→ **TASK STATEMENT**
Scan the entries below for the string "Löschung" and copy every line where it turns up.

→ **GIVEN RECORDS**
────────────────────────────────────────
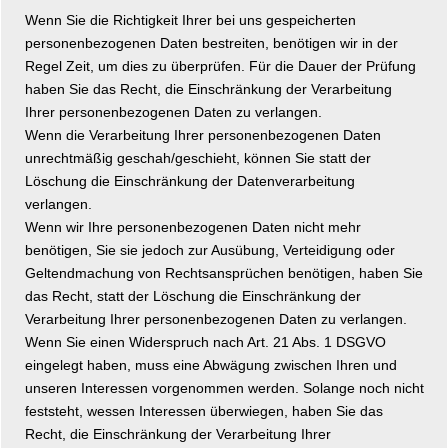
Wenn Sie die Richtigkeit Ihrer bei uns gespeicherten
personenbezogenen Daten bestreiten, benötigen wir in der
Regel Zeit, um dies zu überprüfen. Für die Dauer der Prüfung
haben Sie das Recht, die Einschränkung der Verarbeitung
Ihrer personenbezogenen Daten zu verlangen.
Wenn die Verarbeitung Ihrer personenbezogenen Daten
unrechtmäßig geschah/geschieht, können Sie statt der
Löschung die Einschränkung der Datenverarbeitung
verlangen.
Wenn wir Ihre personenbezogenen Daten nicht mehr
benötigen, Sie sie jedoch zur Ausübung, Verteidigung oder
Geltendmachung von Rechtsansprüchen benötigen, haben Sie
das Recht, statt der Löschung die Einschränkung der
Verarbeitung Ihrer personenbezogenen Daten zu verlangen.
Wenn Sie einen Widerspruch nach Art. 21 Abs. 1 DSGVO
eingelegt haben, muss eine Abwägung zwischen Ihren und
unseren Interessen vorgenommen werden. Solange noch nicht
feststeht, wessen Interessen überwiegen, haben Sie das
Recht, die Einschränkung der Verarbeitung Ihrer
────────────────────────────────────────
→ **RESPONSE TO THE TASK**
Löschung die Einschränkung der Datenverarbeitung
das Recht, statt der Löschung die Einschränkung der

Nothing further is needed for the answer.